Tomaram um cappuccino,
colocaram a conversa em dia, pontuada de expressões francesas de parte dela . Muitos “c’est bom” depois, a moça fez um convite:
- Ça te dit? E já traduziu: Você topa?
Pelo olhar dela, ele já havia entendido a proposta
no original em francês e, então, o inevitável aconteceu. O reencontro derivou
para intimidades, intensas por sinal, porque ela estava há um bom tempo sem
praticar. O hotel dele era próximo ao
café e foi lá onde a transa aconteceu.
Depois saíram, como um
casal de namorados, a curtir a fria noite parisiense num tour pelo Quartier
Latim de vários brindes de um rouge nacional, francês de raiz, enquanto ela
cantarolava “Ne me quitte pas”, tentando
imitar, canhestramente, o lamento de Edith Piaf.
O romantismo da Cidade
Luz, porém, não prosperou quando ela voltou ao Humaitá, depois de seis meses no
exterior. Paris estava longe, mas agora havia a conexão Emily para lembrar os
bons momentos vividos no exterior. Nancy adotou o francês como segundo idioma,
às vezes o primeiro, e passou a adotar o figurino parisiense, com variações a
cada estação.
- A pessoa sai de
Paris, mas Paris não sai de “la personne”!,- justificava, com uma inflexão e
biquinho ao pronunciar “ personne”.
Corta para a França,
porque o amigo da neo francesa,
descobriu um contraponto a Nancy pra lá de interessante.

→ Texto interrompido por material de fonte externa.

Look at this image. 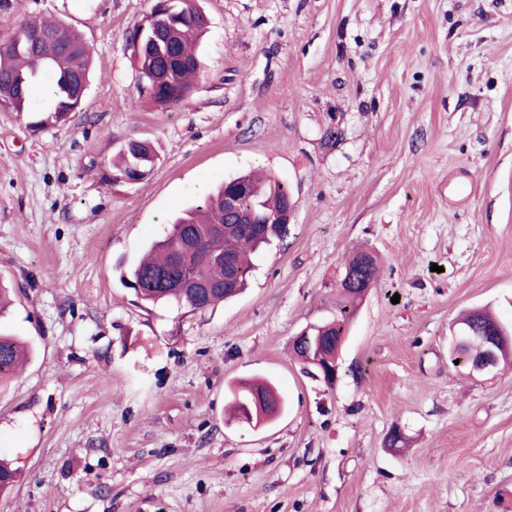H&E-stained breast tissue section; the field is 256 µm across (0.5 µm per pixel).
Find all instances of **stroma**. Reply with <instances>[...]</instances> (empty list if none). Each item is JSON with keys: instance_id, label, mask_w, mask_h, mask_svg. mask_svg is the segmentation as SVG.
Masks as SVG:
<instances>
[{"instance_id": "stroma-1", "label": "stroma", "mask_w": 512, "mask_h": 512, "mask_svg": "<svg viewBox=\"0 0 512 512\" xmlns=\"http://www.w3.org/2000/svg\"><path fill=\"white\" fill-rule=\"evenodd\" d=\"M153 0H12L93 57L80 108L32 131L0 112V328L31 360L0 385V512H512V362L448 363L449 328L512 322V0H195L188 99L141 89L129 35ZM158 152L115 180L127 140ZM258 170L297 206L249 288L148 307L122 272L183 210ZM380 271L326 382L294 353L336 310L356 249ZM272 381L271 424L227 422ZM406 439L386 443L392 428ZM458 327L455 330V333L461 327L467 328L472 335H486L495 330H498L499 327L505 328L508 332H511L512 335V327L510 328L504 323L496 320L491 315L485 312H472L466 317H464L458 323ZM258 399L259 403L253 402ZM228 403L239 419H255L254 427L261 421L266 424L286 410V401L270 383L240 382L229 390ZM249 408L252 409V418L249 417Z\"/></svg>"}]
</instances>
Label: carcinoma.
I'll return each mask as SVG.
<instances>
[{
	"instance_id": "cac0c4a2",
	"label": "carcinoma",
	"mask_w": 512,
	"mask_h": 512,
	"mask_svg": "<svg viewBox=\"0 0 512 512\" xmlns=\"http://www.w3.org/2000/svg\"><path fill=\"white\" fill-rule=\"evenodd\" d=\"M172 10L162 18L172 30L174 45L161 43L138 61L144 73L164 72L165 80L150 95L161 106L174 107L187 97L191 78L198 66L193 34L203 28L204 19L192 0H172ZM11 37L30 39L22 52H0V111L32 114L30 127L38 130L53 123L64 122L78 110L80 92L88 82L91 52L69 28L59 22L37 16L23 18ZM47 86L48 101L37 102V87ZM115 180L127 178L139 183L153 171L157 152L153 142L136 138L120 149ZM242 188L238 210L260 217L279 215L285 210L292 193L277 180H260L244 174L227 181ZM229 190L222 187L203 204L185 211L161 238L153 242L143 256L133 263L122 278L137 299L146 305L173 304L192 311H205L239 295L248 286L253 264L249 255L267 246L276 236L266 233L265 224H226L224 233L212 225L225 221V203ZM230 257L233 273L226 271L222 258ZM376 258L358 251L345 262L338 288L333 319L309 334L297 337L295 350L306 362L315 364L329 380L330 364L345 342L362 301L363 290L374 282ZM473 335H486L504 326L485 312H472L459 322ZM486 347L476 343L464 351L448 347V361L460 367H471V361L483 357ZM26 343L17 336L0 330V383L10 378L19 365L28 359ZM228 403L240 419L269 422L286 410V401L270 383L240 382L229 390ZM21 474L0 457V493L11 491Z\"/></svg>"
}]
</instances>
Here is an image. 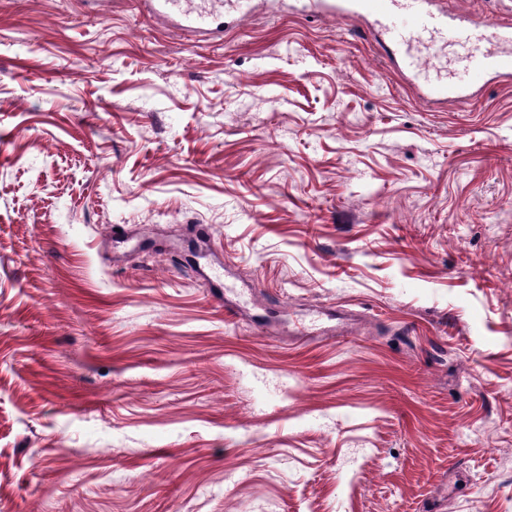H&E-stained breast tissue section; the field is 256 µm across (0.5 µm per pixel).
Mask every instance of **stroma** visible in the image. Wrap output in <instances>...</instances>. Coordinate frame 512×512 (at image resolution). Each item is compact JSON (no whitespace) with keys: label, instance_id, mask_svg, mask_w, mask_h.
I'll list each match as a JSON object with an SVG mask.
<instances>
[{"label":"stroma","instance_id":"1","mask_svg":"<svg viewBox=\"0 0 512 512\" xmlns=\"http://www.w3.org/2000/svg\"><path fill=\"white\" fill-rule=\"evenodd\" d=\"M225 11L0 0V512H512V81ZM157 11L173 27H192L204 34L209 31L219 29V25L214 26L213 22L204 15L189 16L178 10L175 0H155Z\"/></svg>","mask_w":512,"mask_h":512}]
</instances>
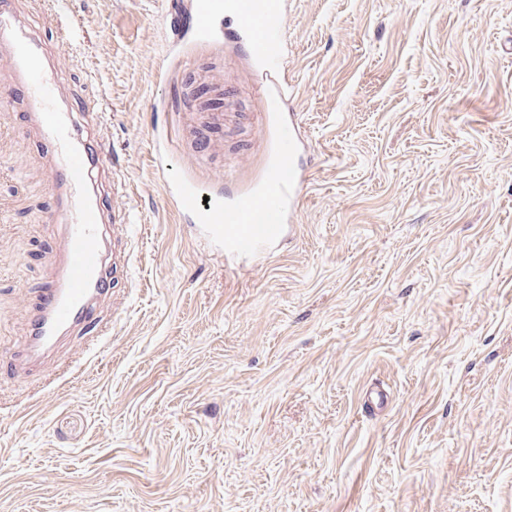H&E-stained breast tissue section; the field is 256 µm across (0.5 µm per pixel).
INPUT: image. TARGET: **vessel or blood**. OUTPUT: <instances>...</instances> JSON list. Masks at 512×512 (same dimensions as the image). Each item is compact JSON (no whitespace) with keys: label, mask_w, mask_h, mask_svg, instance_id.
<instances>
[{"label":"vessel or blood","mask_w":512,"mask_h":512,"mask_svg":"<svg viewBox=\"0 0 512 512\" xmlns=\"http://www.w3.org/2000/svg\"><path fill=\"white\" fill-rule=\"evenodd\" d=\"M236 14L239 37L262 74L274 78L268 95L271 109L265 116L269 144L266 177L249 190L225 196L222 189H203L189 178L168 179L165 192L176 209L190 214L201 236L232 257H264L292 225L308 178L294 158L301 146V131L293 113L285 112L287 93L279 79L285 41L282 0H172L168 10L171 31L178 40L208 38L216 13ZM0 52L16 62L11 87L13 98L25 101L34 123L46 141L63 155L62 177L66 191L59 218L66 238L56 277L36 290L32 316L34 333L22 355L36 365L64 331L76 328L92 311L94 301L106 291L114 271L128 267L130 256L123 243L126 218L113 213L112 228H104L101 208L85 190L93 167L109 166L105 148L88 154L75 139L67 113L53 106L58 78L43 63V47L15 24L0 23Z\"/></svg>","instance_id":"vessel-or-blood-1"}]
</instances>
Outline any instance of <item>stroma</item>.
<instances>
[{"mask_svg": "<svg viewBox=\"0 0 512 512\" xmlns=\"http://www.w3.org/2000/svg\"><path fill=\"white\" fill-rule=\"evenodd\" d=\"M9 0L140 235L93 322L15 359L63 229L53 148L0 109V512H512V0H288L310 176L297 232L228 263L151 163L233 195L267 102L238 26L169 0ZM247 120L192 147L186 115ZM128 184L112 194L114 181Z\"/></svg>", "mask_w": 512, "mask_h": 512, "instance_id": "35a3bbf8", "label": "stroma"}]
</instances>
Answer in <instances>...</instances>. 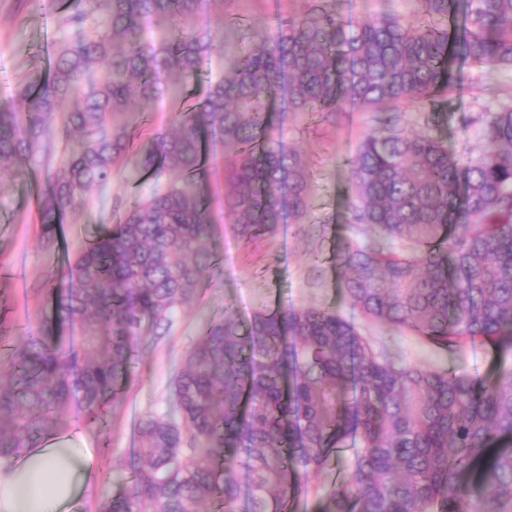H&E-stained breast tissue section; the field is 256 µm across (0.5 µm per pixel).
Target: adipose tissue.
<instances>
[{
    "label": "adipose tissue",
    "mask_w": 512,
    "mask_h": 512,
    "mask_svg": "<svg viewBox=\"0 0 512 512\" xmlns=\"http://www.w3.org/2000/svg\"><path fill=\"white\" fill-rule=\"evenodd\" d=\"M93 459L90 441L74 428L0 462V512H73L90 484Z\"/></svg>",
    "instance_id": "adipose-tissue-1"
}]
</instances>
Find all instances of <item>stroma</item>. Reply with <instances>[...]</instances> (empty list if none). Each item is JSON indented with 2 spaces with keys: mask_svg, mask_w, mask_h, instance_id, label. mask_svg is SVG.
<instances>
[{
  "mask_svg": "<svg viewBox=\"0 0 512 512\" xmlns=\"http://www.w3.org/2000/svg\"><path fill=\"white\" fill-rule=\"evenodd\" d=\"M47 0H0V107L13 103L18 84L44 74L48 44L64 36L57 10ZM338 14L362 22L384 13L414 19L417 0H331ZM305 0H215L209 25L215 47L192 87L202 97L209 80L224 73L235 33L225 17L243 19L267 36H275L280 18L302 14ZM458 89L421 108L402 106L407 128L430 129L449 152L460 159L476 156L484 145L473 117L481 107L512 101V70L487 74L465 65ZM279 121L291 142L309 161L312 191L309 209L299 222L281 225L272 237L255 243L241 240L232 220L224 214V146L208 148L210 175L205 183L214 219L211 250L214 270L205 273L197 298L183 307L163 339L154 343L131 372L125 401L116 405L104 435H91L96 443V480L87 489L81 512H96L98 501L125 492L129 486L128 458L136 446L139 418L159 410L169 394L180 361L207 320L232 308L247 320L259 309L296 310L323 307L352 319L362 334L401 353L408 361L428 367H448L483 377L512 363V355L494 348H465L447 353L407 333L360 316L341 288V271L333 261L338 247L363 244L367 236L349 222L355 192L351 162L363 137L374 130L373 115L362 109L339 113L335 123L312 120L292 112ZM46 165L35 157L23 168L0 170V376L9 363L6 348L20 344L29 327L47 313L44 293L37 287L47 272L60 267L57 253L46 251L38 237V206L45 189ZM151 180L119 171L103 190L91 191L86 203L67 219L70 251H77L102 228L115 222L114 197H133L149 191Z\"/></svg>",
  "mask_w": 512,
  "mask_h": 512,
  "instance_id": "stroma-1",
  "label": "stroma"
}]
</instances>
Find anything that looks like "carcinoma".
<instances>
[{
	"mask_svg": "<svg viewBox=\"0 0 512 512\" xmlns=\"http://www.w3.org/2000/svg\"><path fill=\"white\" fill-rule=\"evenodd\" d=\"M211 2L69 0L48 75L0 108L1 167L61 147L39 208L47 250L122 167L153 181L131 203L115 198L116 224L45 278L51 313L9 349L12 378L0 381L1 460L62 431L74 405L101 429L144 337L168 335L198 295L215 266L206 140L224 142V213L253 242L309 202L307 165L270 118L275 100L326 118L396 112L456 90L457 63L512 68V0H419L417 26L394 14L352 22L307 0L274 38L225 20L239 32L229 69L143 141L125 114L186 94L212 49ZM472 121L485 146L464 162L389 119L364 137L352 223L371 242L334 260L364 317L445 352L511 351L512 104ZM349 442L348 475L322 512H512V365L487 380L407 363L323 308L260 309L245 324L226 313L184 355L164 406L140 418L129 490L97 512H288Z\"/></svg>",
	"mask_w": 512,
	"mask_h": 512,
	"instance_id": "cac0c4a2",
	"label": "carcinoma"
}]
</instances>
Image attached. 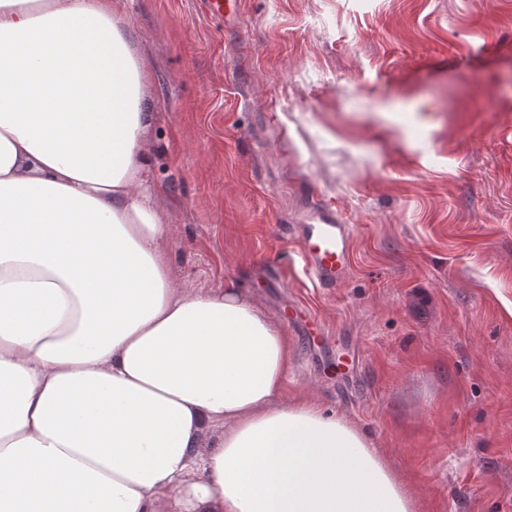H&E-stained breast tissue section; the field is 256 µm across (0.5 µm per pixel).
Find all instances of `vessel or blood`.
I'll use <instances>...</instances> for the list:
<instances>
[{"mask_svg":"<svg viewBox=\"0 0 512 512\" xmlns=\"http://www.w3.org/2000/svg\"><path fill=\"white\" fill-rule=\"evenodd\" d=\"M315 214L316 223L298 231L299 254L311 279L332 287L348 267L351 227L331 207H317Z\"/></svg>","mask_w":512,"mask_h":512,"instance_id":"1","label":"vessel or blood"}]
</instances>
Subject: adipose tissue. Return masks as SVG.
Wrapping results in <instances>:
<instances>
[{"instance_id":"ef3b65f1","label":"adipose tissue","mask_w":512,"mask_h":512,"mask_svg":"<svg viewBox=\"0 0 512 512\" xmlns=\"http://www.w3.org/2000/svg\"><path fill=\"white\" fill-rule=\"evenodd\" d=\"M121 0H0V512H417L235 288L177 285Z\"/></svg>"}]
</instances>
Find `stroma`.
<instances>
[{
    "label": "stroma",
    "instance_id": "obj_1",
    "mask_svg": "<svg viewBox=\"0 0 512 512\" xmlns=\"http://www.w3.org/2000/svg\"><path fill=\"white\" fill-rule=\"evenodd\" d=\"M177 281L286 325L288 389L420 512H512V0H123ZM353 232L305 272L314 205ZM315 214L319 224H300L299 254L314 282L334 287L348 267L351 227L331 207H317Z\"/></svg>",
    "mask_w": 512,
    "mask_h": 512
}]
</instances>
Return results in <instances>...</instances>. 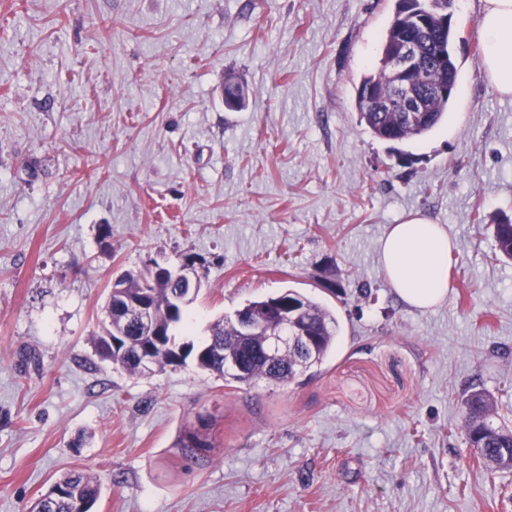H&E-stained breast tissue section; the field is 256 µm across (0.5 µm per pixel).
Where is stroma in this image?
Instances as JSON below:
<instances>
[{"label": "stroma", "instance_id": "35a3bbf8", "mask_svg": "<svg viewBox=\"0 0 512 512\" xmlns=\"http://www.w3.org/2000/svg\"><path fill=\"white\" fill-rule=\"evenodd\" d=\"M480 5L455 0L447 117L389 142L355 96L395 0H0V512L69 469L97 479L93 512H512L460 405L479 385L512 424L490 229L512 219V97L482 72ZM414 213L455 244L425 312L378 262ZM188 256L190 340L293 289L335 313V348L248 387L101 360L115 275ZM187 428L212 448L187 456Z\"/></svg>", "mask_w": 512, "mask_h": 512}]
</instances>
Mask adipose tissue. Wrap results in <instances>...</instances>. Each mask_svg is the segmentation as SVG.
Listing matches in <instances>:
<instances>
[{
    "label": "adipose tissue",
    "instance_id": "ef3b65f1",
    "mask_svg": "<svg viewBox=\"0 0 512 512\" xmlns=\"http://www.w3.org/2000/svg\"><path fill=\"white\" fill-rule=\"evenodd\" d=\"M479 30L484 73L498 94L512 97V0H482ZM451 251L444 228L419 215L390 225L378 246L379 264L395 294L422 311L448 294Z\"/></svg>",
    "mask_w": 512,
    "mask_h": 512
}]
</instances>
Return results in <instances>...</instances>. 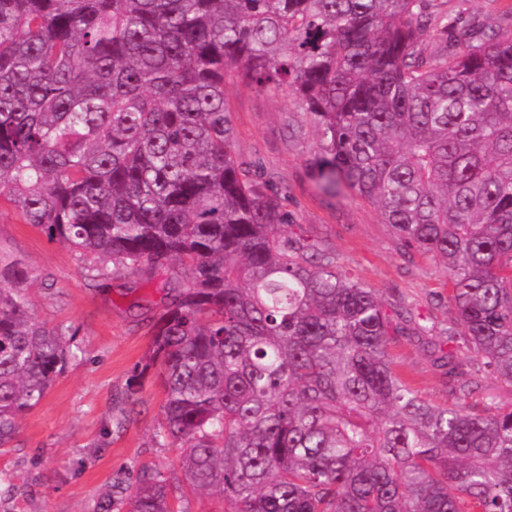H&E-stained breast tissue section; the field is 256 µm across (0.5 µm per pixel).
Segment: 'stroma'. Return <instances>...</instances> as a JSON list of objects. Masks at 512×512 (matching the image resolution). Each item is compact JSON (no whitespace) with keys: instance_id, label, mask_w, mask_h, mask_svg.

É que a imitada Emily
contracena com uma quarentona em grande
forma, Sylvie (detalhe da letra y no nome), papel da atriz Philippine
Leroy-Beaulieu (detalhe do y no segundo nome), que viveu no Brasil, viajou
muito pelo país e não esconde que adora
tudo o que diz respeito à nossa terra. Como se estivesse presente a uma mesa de
café, igual aquela em que reencontrou Nancy, o amigo teria testemunhado o
diálogo da francesa de fato com um parceiro francês:
- Que pais fantastique,
o Brésil, mom amie, - falou num mix de francês e português, carregado de
sotaque.
Na série, Philipini
interpreta a elegante, mas implacável chefe de Emily e seu perfil, até pela faixa etária, é mais
condizente com nossa francesa do Humaitá, que, entretanto, prefere encarnar a
jovem e esfuziante Emily. E nesta
caracterização, Nancy justifica, quase
num lamento, sua paixão pela distante Paris.
-
J’ai quitté Paris, mais Paris ne m’a pas quitté. Eu sai de Paris, mas Paris não
saiu de mim.
Quando o ex affair de
Paris, num ocasional reencontro em Porto Alegre, disse não entender essa
preferência, foi logo atalhado por uma adaptação da frase imortalizada no final do filme
Casablanca:
- Sempre haverá Paris!
Ou melhor, mom Cherry: “ Nous aurons toujours Paris!
Só não havia As time
goes by para servir de trilha, enquanto no
café em Paris, Philippine tem outra
versão para sua amada terra distante, caprichando agora no português:
-
A gente deixa o Brasil, mas o Brasil continua na gente. Que pais maravilhoso!
Instintivamente batucou na mesa, como se estivesse ouvindo os acordes de Brasileirinho.